Contributing to the discussion on Wednesday, representative Jamaal Bowman condemned the use of taxpayers' money to fund the futuristic equipment.
“They got ROBOT police dogs in the streets of New York. This is ridiculous y’all. I gotta speak on it,” he said in the tweet caption.
"People are living in poverty, struggling to put food on the table, keep a roof over their heads, take care of their kids, afford childcare — but now we got damn robot police dogs walking down the street," Mr Bowman said in the video.
“What the hell do we need robot police dogs?”, he asked, adding: "This is some ‘Robocop’ s***. This is crazy."
Referring to the Black Lives Matter protests in the city last year, the lawmaker said: "Now, not only do I feel physically occupied in my community by too many police, now y’all bringing robot police to occupy my community?”
He added: “So you can’t give me a living wage, you can’t raise the minimum wage, you can’t give me affordable housing… instead we got money, taxpayer money, going towards robot police dogs.”
The Democratic representative insisted that "taxpayers need to stand up and say enough is enough” saying: “That’s what you do when you have too much money."
A video of the Digidog, which the police department first revealed back in December 2020, caused a stir after a video of it in action was posted online on Monday.
The technology, which was built by Boston Dynamics and is named “Spot” bears a resemblance to a dystopian killer robotic dog featured in the 2017 Black Mirror episode Metalhead.
Social media users and other lawmakers were quick to criticise the police department’s investment in the dog, at a cost of $75,000.
Brooklyn state senator Julia Salazar called the canine both "an appalling manifestation of the surveillance of our communities by law enforcement" and "an insult to actual dogs."
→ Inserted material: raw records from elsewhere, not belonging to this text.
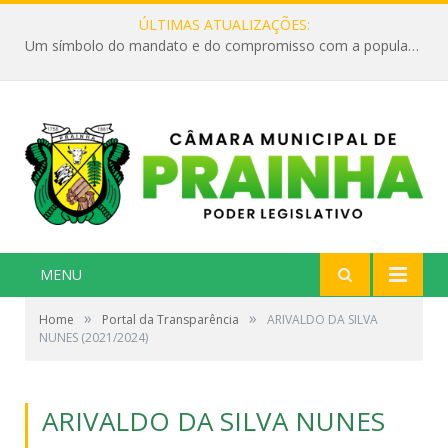
ÚLTIMAS ATUALIZAÇÕES:
Um símbolo do mandato e do compromisso com a população
MENU
»
»
Home
Portal da Transparência
ARIVALDO DA SILVA
NUNES (2021/2024)
ARIVALDO DA SILVA NUNES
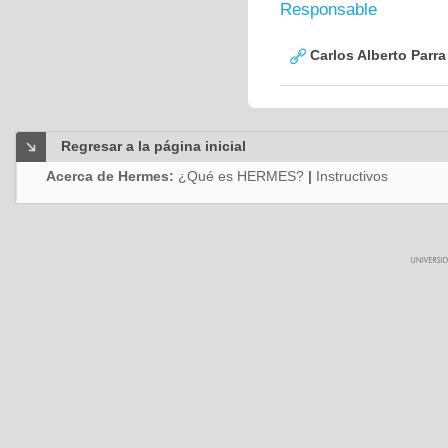
Responsable
Carlos Alberto Parr
Regresar a la página inicial
Acerca de Hermes:
¿Qué es HERMES?
|
Instructivos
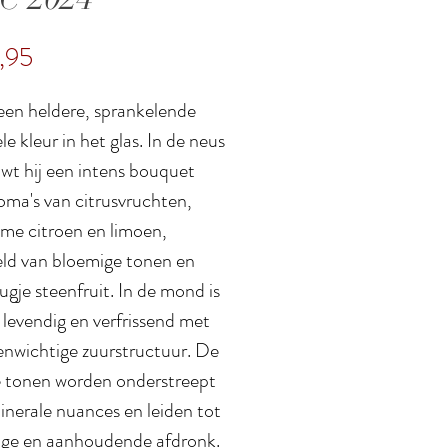
Prijs
,95
een heldere, sprankelende
e kleur in het glas. In de neus
wt hij een intens bouquet
oma's van citrusvruchten,
me citroen en limoen,
eld van bloemige tonen en
ugje steenfruit. In de mond is
 levendig en verfrissend met
enwichtige zuurstructuur. De
ge tonen worden onderstreept
inerale nuances en leiden tot
nge en aanhoudende afdronk.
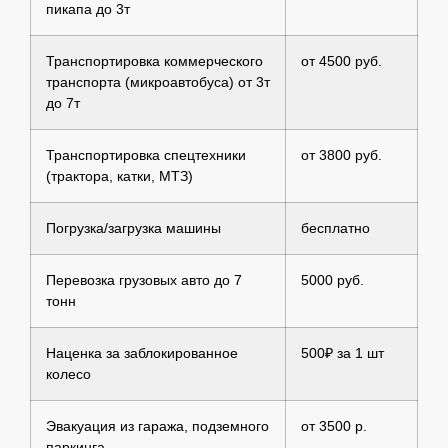
пикапа до 3т
Транспортировка коммерческого
от 4500 руб.
транспорта (микроавтобуса) от 3т
до 7т
Транспортировка спецтехники
от 3800 руб.
(трактора, катки, МТЗ)
Погрузка/загрузка машины
бесплатно
Перевозка грузовых авто до 7
5000 руб.
тонн
Наценка за заблокированное
500₽ за 1 шт
колесо
Эвакуация из гаража, подземного
от 3500 р.
паркинга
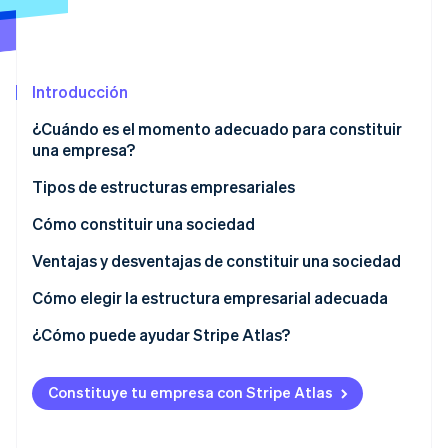
Ecosistema
Introducción
Sesiones de Stripe 2026
Socios
Descubre cómo Stripe construye la infraestructura económi
Stripe App Marketplace
¿Cuándo es el momento adecuado para constituir
Mirar ahora
una empresa?
Responsabilidad personal
Tipos de estructuras empresariales
Situación financiera
Tipos de sociedades anónimas
Cómo constituir una sociedad
Planificación fiscal
Otras estructuras empresariales
Ventajas y desventajas de constituir una sociedad
Ventajas
Cómo elegir la estructura empresarial adecuada
Desventajas
¿Cómo puede ayudar Stripe Atlas?
Solicitud de ingreso a Atlas
Constituye tu empresa con Stripe Atlas
Acepta pagos y operaciones bancarias antes de que
llegue tu EIN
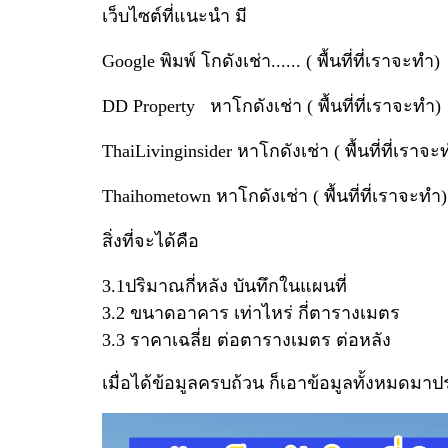
เว็บไซต์ที่แนะนำ มี
Google พิมพ์ โกดังเช่า...... ( พื้นที่ที่เราจ
DD Property หาโกดังเช่า ( พื้นที่ที่เราจะทำ)
ThaiLivinginsider หาโกดังเช่า ( พื้นที่ที่เราจะ
Thaihometown หาโกดังเช่า ( พื้นที่ที่เราจะท
สิ่งที่จะได้คือ
3.1ปริมาณกี่หลัง บันทึกในแผนที่
3.2 ขนาดอาคาร เท่าไหร่ กี่ตารางเมตร
3.3 ราคาเฉลี่ย ต่อตารางเมตร ต่อหลัง
เมื่อได้ข้อมูลครบถ้วน ก็เอาข้อมูลทั้งหมดม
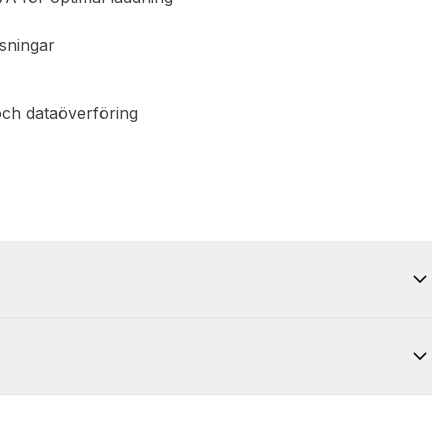
sningar
och dataöverföring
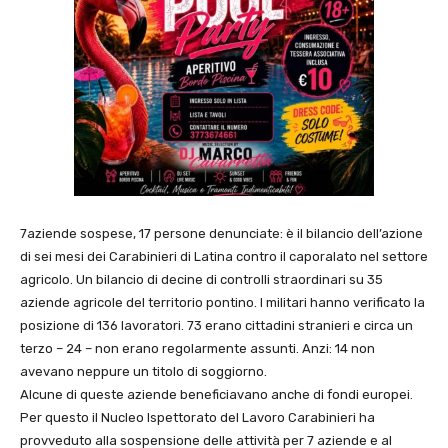
7aziende sospese, 17 persone denunciate: è il bilancio dell’azione
di sei mesi dei Carabinieri di Latina contro il caporalato nel settore
agricolo. Un bilancio di decine di controlli straordinari su 35
aziende agricole del territorio pontino. I militari hanno verificato la
posizione di 136 lavoratori. 73 erano cittadini stranieri e circa un
terzo – 24 – non erano regolarmente assunti. Anzi: 14 non
avevano neppure un titolo di soggiorno.
Alcune di queste aziende beneficiavano anche di fondi europei.
Per questo il Nucleo Ispettorato del Lavoro Carabinieri ha
provveduto alla sospensione delle attività per 7 aziende e al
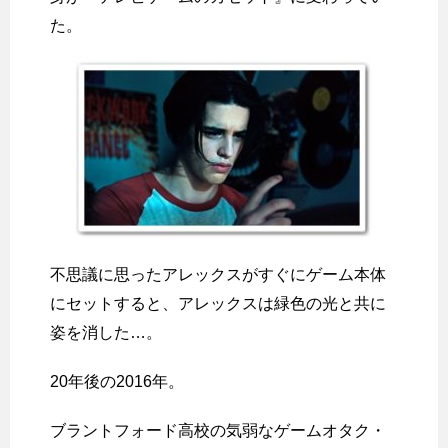
た。
不思議に思ったアレックスがすぐにゲーム本体
にセットすると、アレックスは緑色の光と共に
姿を消した…。
20年後の2016年。
ブラントフォード高校の気弱なゲームオタク・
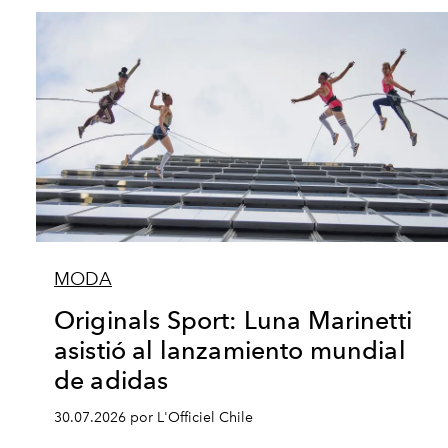
MODA
Originals Sport: Luna Marinetti
asistió al lanzamiento mundial
de adidas
30.07.2026 por L'Officiel Chile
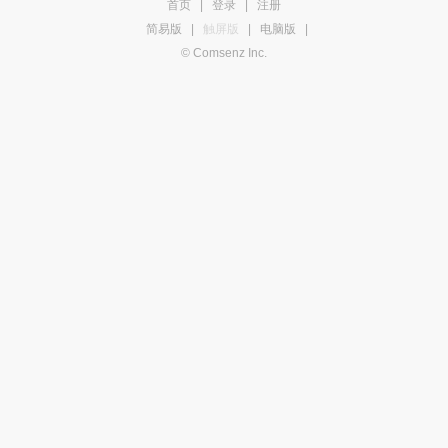
首页
|
登录
|
注册
简易版
|
触屏版
|
电脑版
|
© Comsenz Inc.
Police forces argue that the use of robots in policing dates back decades when bomb diffusing units were first introduced.
In February, New York Police Department (NYPD) said: “The NYPD has been using robots since the 1970s to save lives in hostage situations & hazmat incidents.
“This model of robot is being tested to evaluate its capabilities against other models in use by our Emergency Service Unit and Bomb Squad.”